Energy Secretary Rick Perry and EPA Administrator Andrew Wheeler joined President Trump on the tour.
In a statement following the event, USEA Executive Director Barry Worthington said:
“I’m thrilled that President Trump visited my home state today, that his administration continues to advance sound energy policies that encourage production and processing of our Marcellus shale resources.
“Shell is a USEA member, and we are pleased its Pennsylvania Chemicals Project will bring at least 6,000 new jobs to the region and supply the world with American-made plastics.
“Global energy demand is expected to double by 2050. Shale gas will continue to play a significant role in meeting that demand, especially Appalachian shale gas, which comprises 27% of U.S. natural gas supply. Pennsylvania is a bastion for American natural gas. Natural gas production in the state grew almost 15% in the first quarter of 2019 compared with the same quarter last year.
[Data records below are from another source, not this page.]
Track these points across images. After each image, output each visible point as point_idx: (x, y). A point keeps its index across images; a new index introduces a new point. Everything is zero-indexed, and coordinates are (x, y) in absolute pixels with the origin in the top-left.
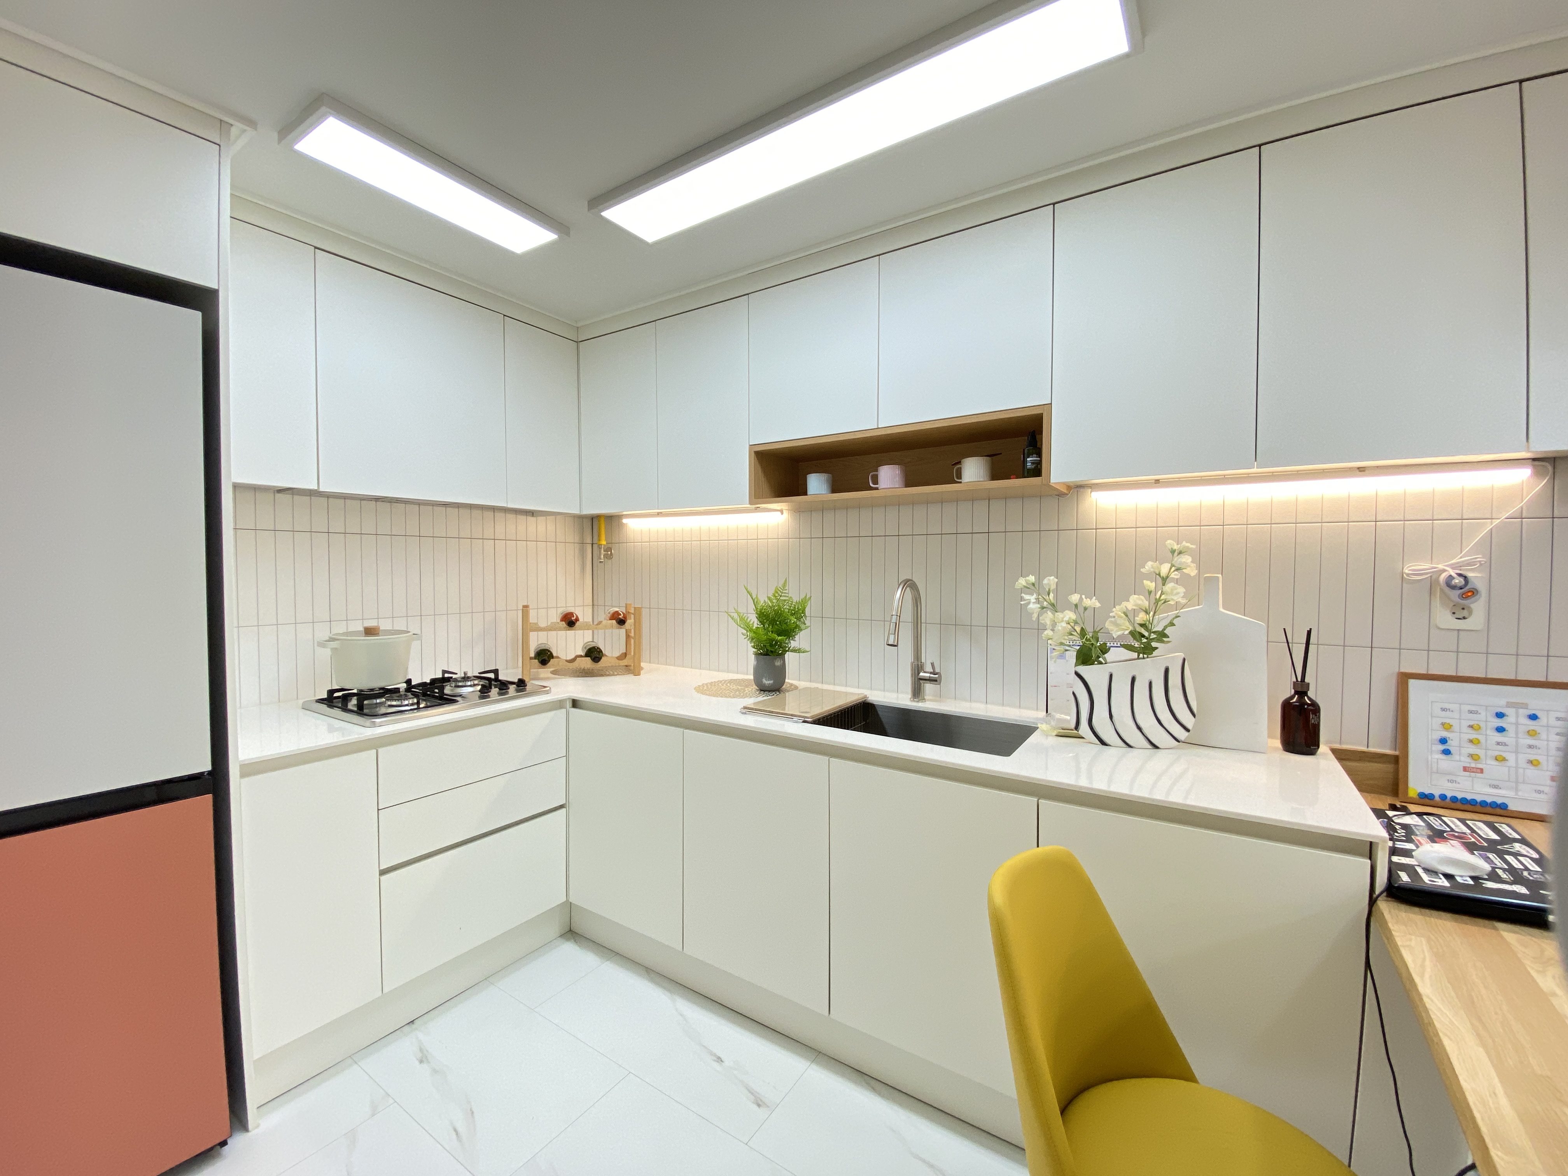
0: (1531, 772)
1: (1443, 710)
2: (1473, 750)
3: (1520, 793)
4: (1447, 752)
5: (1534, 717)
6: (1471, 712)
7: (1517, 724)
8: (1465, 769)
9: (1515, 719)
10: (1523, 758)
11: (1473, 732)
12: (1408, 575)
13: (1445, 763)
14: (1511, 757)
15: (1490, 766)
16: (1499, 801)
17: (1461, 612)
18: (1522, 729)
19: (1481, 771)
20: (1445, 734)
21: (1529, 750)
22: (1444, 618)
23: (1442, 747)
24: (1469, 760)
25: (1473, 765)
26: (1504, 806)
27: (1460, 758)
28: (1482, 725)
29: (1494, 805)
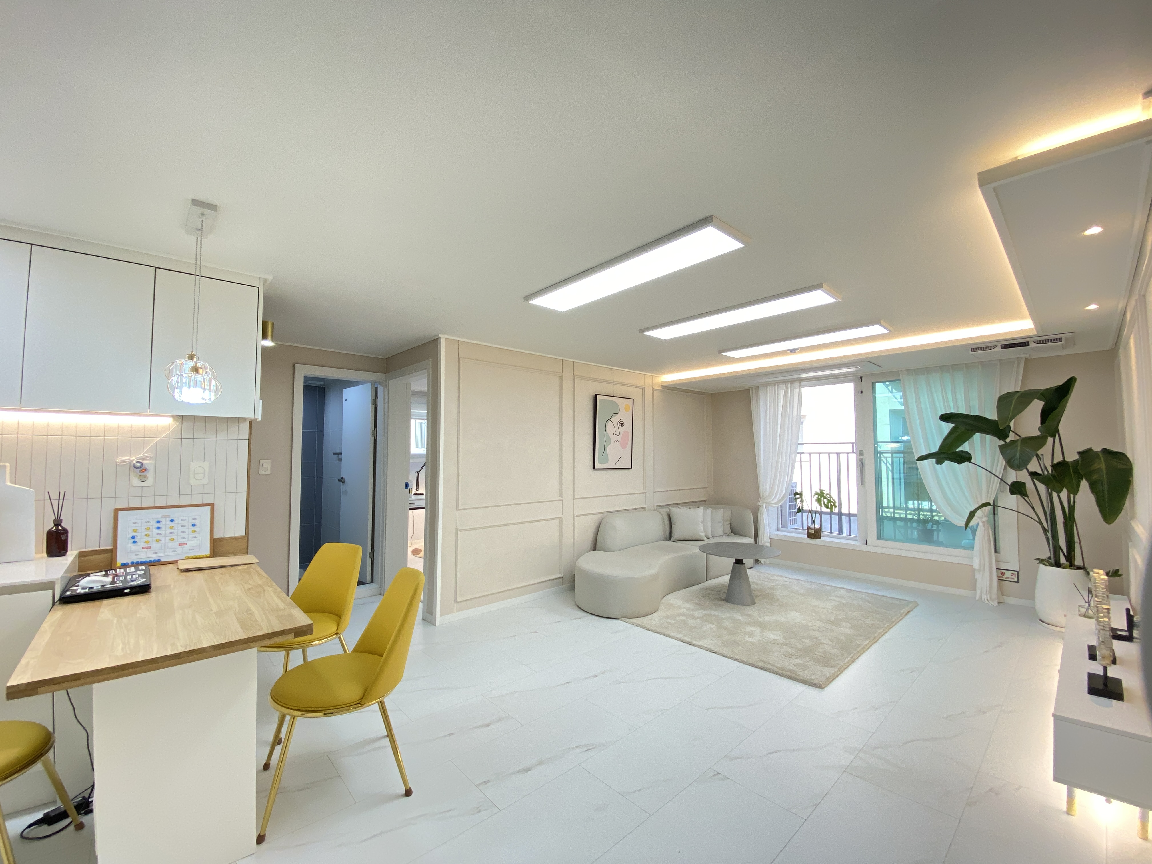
0: (171, 544)
1: (134, 523)
2: (147, 539)
3: (166, 554)
4: (134, 542)
5: (172, 521)
6: (146, 522)
7: (166, 525)
8: (143, 548)
9: (165, 523)
10: (168, 538)
11: (147, 531)
12: (118, 462)
13: (134, 547)
14: (163, 540)
15: (155, 545)
16: (157, 559)
17: (143, 478)
18: (168, 526)
19: (150, 547)
20: (134, 534)
21: (171, 535)
22: (136, 481)
23: (133, 540)
24: (145, 543)
25: (146, 546)
26: (159, 561)
27: (141, 544)
28: (151, 527)
29: (155, 561)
“From 2016-2018, the state saw 16 new gas plants worth $15 billion come online. And while pipelines are expanding in the region, we support the Trump administration’s keen awareness that we need to expand infrastructure to deliver and export this much needed natural gas.
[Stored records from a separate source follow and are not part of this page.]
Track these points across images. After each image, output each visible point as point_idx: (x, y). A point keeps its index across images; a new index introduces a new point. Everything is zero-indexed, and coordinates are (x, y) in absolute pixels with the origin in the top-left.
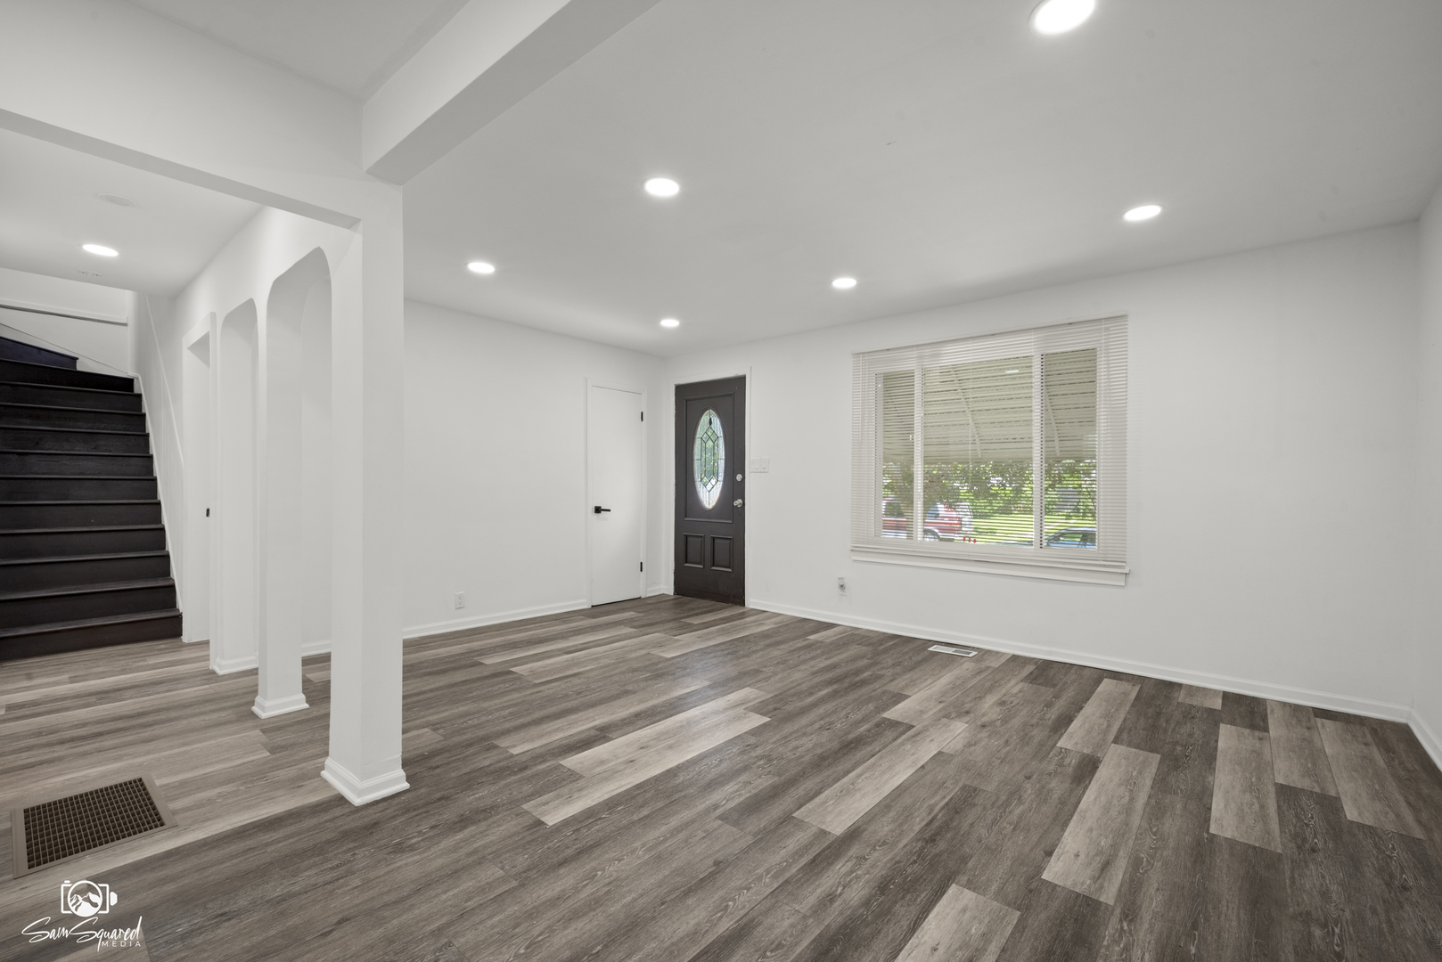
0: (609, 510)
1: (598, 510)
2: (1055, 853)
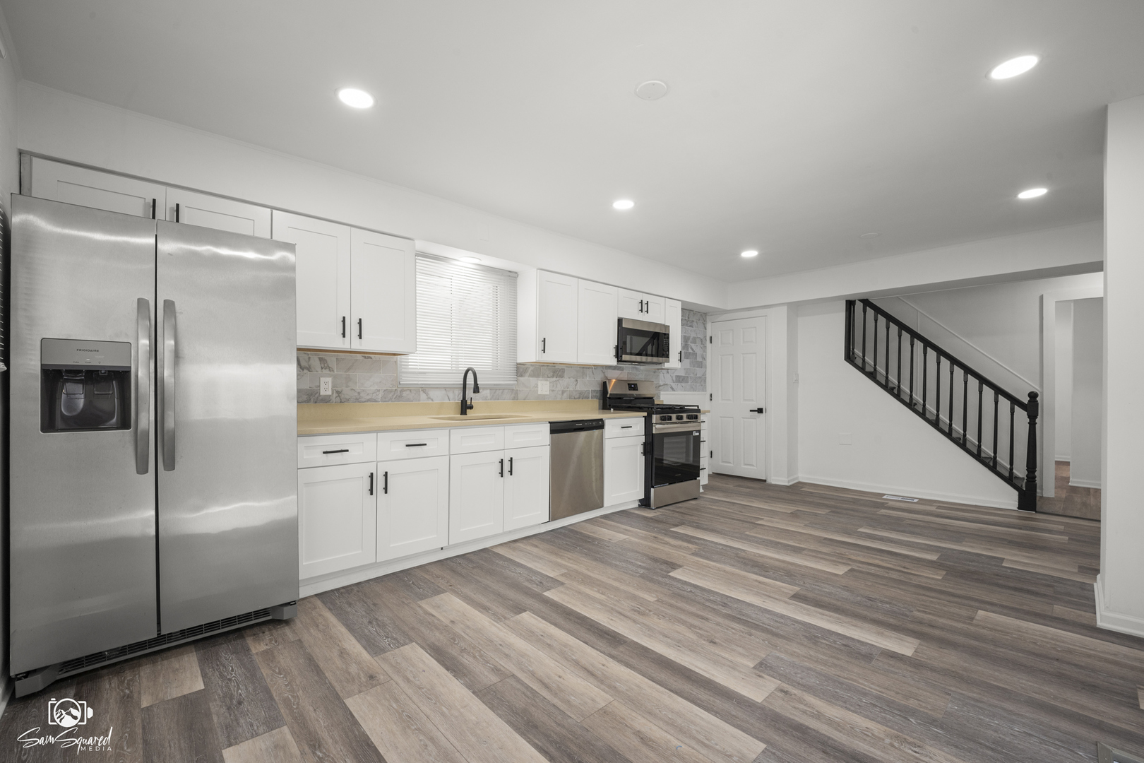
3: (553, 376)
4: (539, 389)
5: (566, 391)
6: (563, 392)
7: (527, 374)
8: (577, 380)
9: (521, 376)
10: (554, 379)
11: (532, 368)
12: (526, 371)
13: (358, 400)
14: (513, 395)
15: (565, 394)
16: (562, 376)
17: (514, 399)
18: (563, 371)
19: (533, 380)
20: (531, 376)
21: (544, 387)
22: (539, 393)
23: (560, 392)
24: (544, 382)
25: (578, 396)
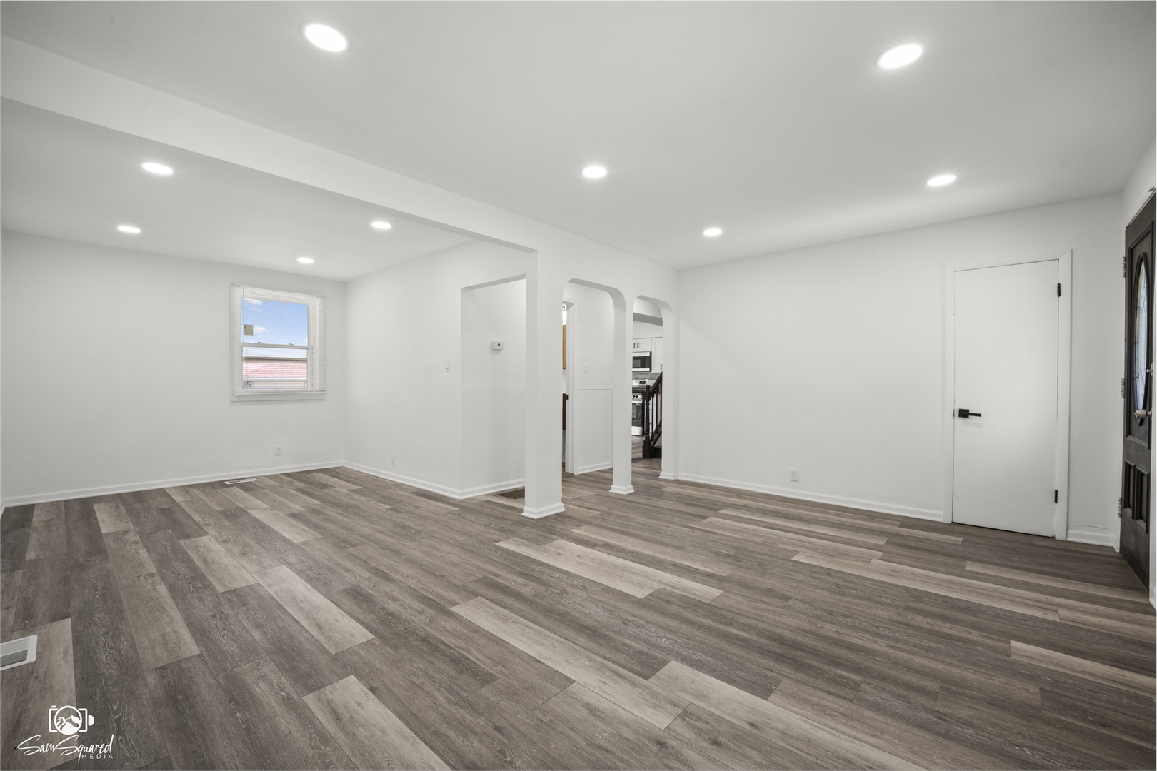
0: (979, 415)
1: (964, 414)
2: (370, 693)
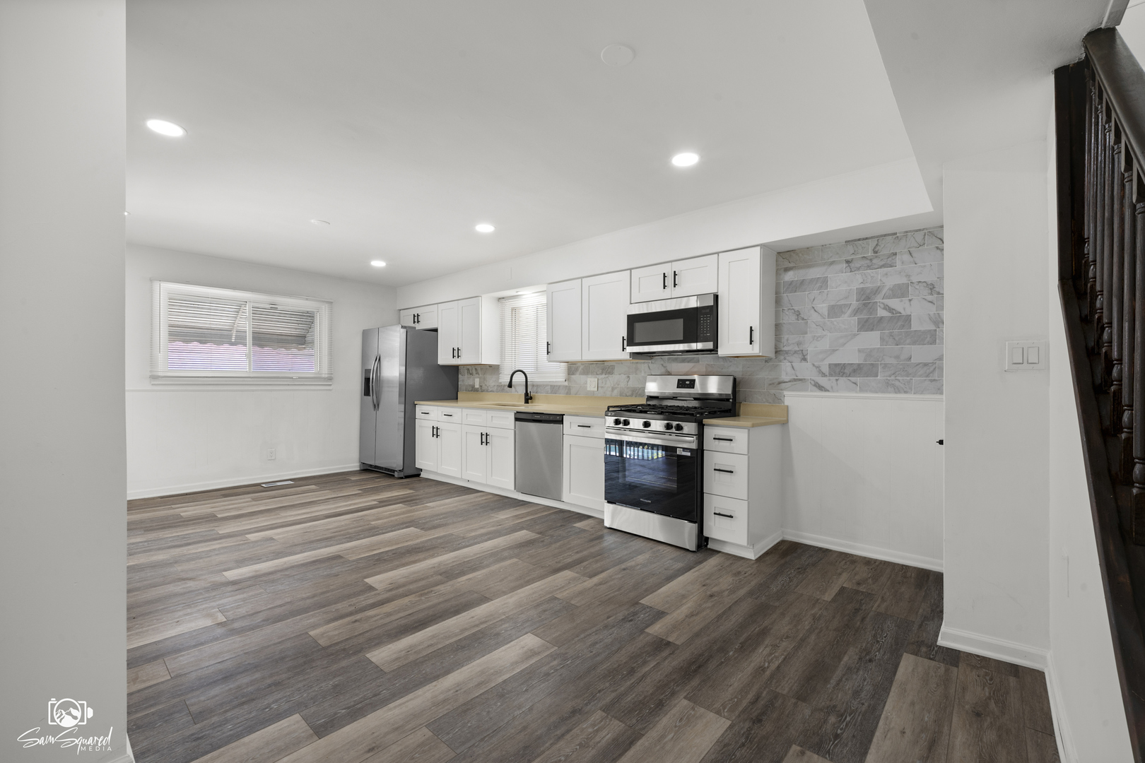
3: (602, 374)
4: (588, 385)
5: (616, 388)
6: (613, 389)
7: (578, 373)
8: (628, 377)
9: (573, 374)
10: (603, 376)
11: (582, 367)
12: (577, 369)
13: (487, 391)
14: (567, 391)
15: (616, 391)
16: (611, 373)
17: (567, 394)
18: (613, 367)
19: (583, 377)
20: (581, 374)
21: (591, 383)
22: (588, 389)
23: (610, 389)
24: (593, 379)
25: (630, 393)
“President Trump’s legacy, his economy, as Secretary Perry aptly notes, is driven by his energy policy. This administration has given our industry the tools it needs to innovate, produce and deliver energy to Americans and our allies.
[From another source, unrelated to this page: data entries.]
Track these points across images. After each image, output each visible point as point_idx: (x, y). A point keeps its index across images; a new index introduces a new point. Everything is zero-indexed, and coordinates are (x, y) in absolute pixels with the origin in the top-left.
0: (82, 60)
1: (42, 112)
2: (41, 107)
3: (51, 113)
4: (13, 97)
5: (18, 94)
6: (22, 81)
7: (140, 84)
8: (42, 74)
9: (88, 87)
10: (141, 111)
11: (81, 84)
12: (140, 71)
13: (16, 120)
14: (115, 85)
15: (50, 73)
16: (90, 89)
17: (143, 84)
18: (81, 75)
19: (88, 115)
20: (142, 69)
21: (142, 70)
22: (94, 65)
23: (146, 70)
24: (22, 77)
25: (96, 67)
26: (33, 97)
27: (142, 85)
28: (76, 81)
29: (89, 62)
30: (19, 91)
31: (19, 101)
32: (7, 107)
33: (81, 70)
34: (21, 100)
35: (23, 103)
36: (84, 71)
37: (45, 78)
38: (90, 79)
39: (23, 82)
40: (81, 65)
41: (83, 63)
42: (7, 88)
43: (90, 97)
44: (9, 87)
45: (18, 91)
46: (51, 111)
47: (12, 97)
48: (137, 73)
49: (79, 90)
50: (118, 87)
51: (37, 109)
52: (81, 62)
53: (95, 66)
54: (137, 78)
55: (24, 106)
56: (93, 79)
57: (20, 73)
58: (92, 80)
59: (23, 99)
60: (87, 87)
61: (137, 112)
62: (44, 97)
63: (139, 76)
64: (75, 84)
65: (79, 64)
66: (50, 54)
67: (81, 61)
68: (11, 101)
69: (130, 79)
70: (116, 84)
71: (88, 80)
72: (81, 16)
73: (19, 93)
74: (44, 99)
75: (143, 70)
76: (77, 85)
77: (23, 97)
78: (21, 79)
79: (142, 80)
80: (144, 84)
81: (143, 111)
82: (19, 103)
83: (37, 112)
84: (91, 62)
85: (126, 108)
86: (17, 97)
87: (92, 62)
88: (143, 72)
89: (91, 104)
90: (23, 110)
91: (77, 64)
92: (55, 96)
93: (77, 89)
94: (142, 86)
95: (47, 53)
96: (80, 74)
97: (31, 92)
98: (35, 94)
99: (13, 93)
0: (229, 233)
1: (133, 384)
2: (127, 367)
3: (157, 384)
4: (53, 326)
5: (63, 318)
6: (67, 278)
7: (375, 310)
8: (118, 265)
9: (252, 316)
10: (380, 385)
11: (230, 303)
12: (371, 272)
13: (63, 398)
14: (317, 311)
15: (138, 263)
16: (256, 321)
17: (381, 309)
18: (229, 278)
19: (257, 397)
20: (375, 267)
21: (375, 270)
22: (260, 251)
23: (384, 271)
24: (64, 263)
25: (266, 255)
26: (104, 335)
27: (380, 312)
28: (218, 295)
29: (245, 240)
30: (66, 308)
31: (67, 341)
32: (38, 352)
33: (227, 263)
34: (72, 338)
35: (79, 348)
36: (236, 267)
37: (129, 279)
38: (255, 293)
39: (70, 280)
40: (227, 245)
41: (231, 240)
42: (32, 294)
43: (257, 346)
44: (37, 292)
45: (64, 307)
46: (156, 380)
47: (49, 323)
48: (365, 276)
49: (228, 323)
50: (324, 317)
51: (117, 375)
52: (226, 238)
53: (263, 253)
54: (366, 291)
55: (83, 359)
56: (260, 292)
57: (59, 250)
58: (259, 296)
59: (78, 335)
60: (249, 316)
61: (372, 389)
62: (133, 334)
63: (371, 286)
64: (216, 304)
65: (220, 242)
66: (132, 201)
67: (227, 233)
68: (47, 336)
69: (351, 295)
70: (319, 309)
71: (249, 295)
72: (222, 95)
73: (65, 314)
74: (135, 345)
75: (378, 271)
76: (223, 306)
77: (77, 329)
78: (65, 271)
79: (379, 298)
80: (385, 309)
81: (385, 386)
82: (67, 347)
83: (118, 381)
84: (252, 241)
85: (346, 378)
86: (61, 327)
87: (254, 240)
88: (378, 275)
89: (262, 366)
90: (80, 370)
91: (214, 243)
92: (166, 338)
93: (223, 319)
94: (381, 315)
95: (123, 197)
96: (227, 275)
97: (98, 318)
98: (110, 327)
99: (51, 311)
“The U.S. is the largest oil and gas producer in the world. That didn’t happen overnight, but Trump administration policies have untied the hands of industry from redundant regulations, and painfully slow permitting processes to unleash this energy abundance, which we now share with the rest of the world in fuel and products.
“This administration encourages innovation across the energy sector, including but not limited to the oil and gas industry. More efficient production and delivery is exactly the path forward in my view. Today’s event captured how our industry can brings jobs, prosperity and resurrect areas of this country that have been otherwise devastated.”
Perry told USEA, “We see this as just the beginning. The Appalachian petrochemical industry has the potential to create 100,000 jobs in the coming decade and inject tens of billions into the economy over the plant’s lifetime.”
Perry said the region could support at least four more plants of this kind which would make intermediate chemical products that feed manufacturing facilities throughout the Midwest and East Coast.
Earlier this year, in an Executive Order, President Trump asked that his Energy Department to find ways “to promote economic growth of the Appalachian region, including growth of petrochemical and other industries and methods for diversifying the Appalachian economy and promoting workforce development,” Perry said.
“Today nearly a third of U.S. manufacturing involving petrochemicals is within 300 miles of Pittsburgh. This manufacturing base creates $300 billion in revenue annually and employs 900,000 workers. These numbers only have the potential to grow,” Perry said.